ヘリコバクター・ピロリ菌という細菌は周囲をアルカリ性にして胃酸を中和し胃に生息する。この菌は難治性の胃十二指腸潰瘍(かいよう)の原因になるが、胃がんの発症にもかかわる。ピロリ菌が陽性の潰瘍では抗生剤などによる除菌治療をする。

しかしピロリ菌が胃にいると必ず潰瘍やがんになるわけではない。40歳以上の日本人の約8割がこの菌を胃に持っている。抗生剤による副作用が出ることもあり、潰瘍以外では治療に使わない。菌を抑えるには緑茶のカテキンが有効。抗菌作用のあるヨーグルトも売られている。

胃がんとの関係が疑われている発がん物質にニトロソアミンがある。胃内の強い酸性状態でアミンと亜硝酸塩が反応してニトロソアミンが生成される。
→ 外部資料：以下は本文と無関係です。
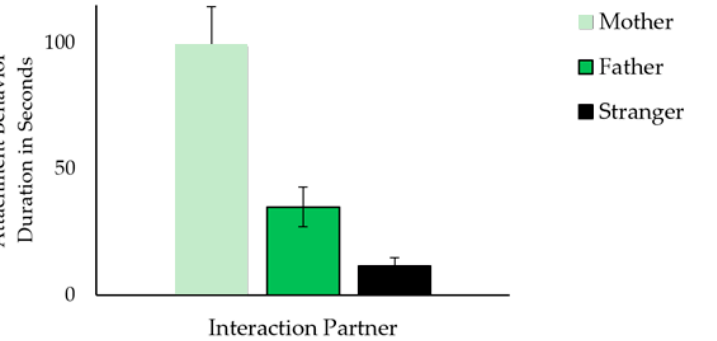
Figure 1. Duration of attachment behaviors towards mother, father, and stranger (means and SE).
アミンは魚や肉類、ハム、ベーコンなどの加工品などに含まれ、特に魚を焼いた場合、生の10倍もアミンの量が増えることもある。

亜硝酸塩はレタス、白菜、大根などの野菜類、特に漬物に含まれる。塩干し魚にも多い。発色剤として食品添加物としても使われている。

アミンと亜硝酸塩との反応はビタミンCや同Eで抑えられ、ニトロソアミンが生じにくくなる。焼きサンマとビタミンCたっぷりの大根おろし、とんかつとビタミンEを含むキャベツを一緒に食べることは理にかなっている。
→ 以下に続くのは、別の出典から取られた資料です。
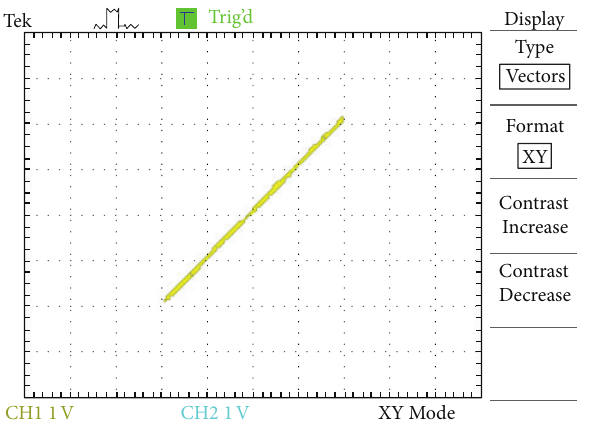
Figure 9: Synchronization phase diagram of the signals 𝑧 𝑡 (𝑡) - versus- 𝑧 𝑟 (𝑡)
また食後に緑茶を飲めばビタミンCだけでなく、大量のタンニンがニトロソアミンの生成を抑えると考えられる。昔からの食生活の知恵はがんを防いで、胃を守ることに役立っている。貝原益軒の『養生訓』には「胃の気あるひとは生く。胃の気なきは死す」とある。胃を丈夫に保つことは健康を守るために大切だ。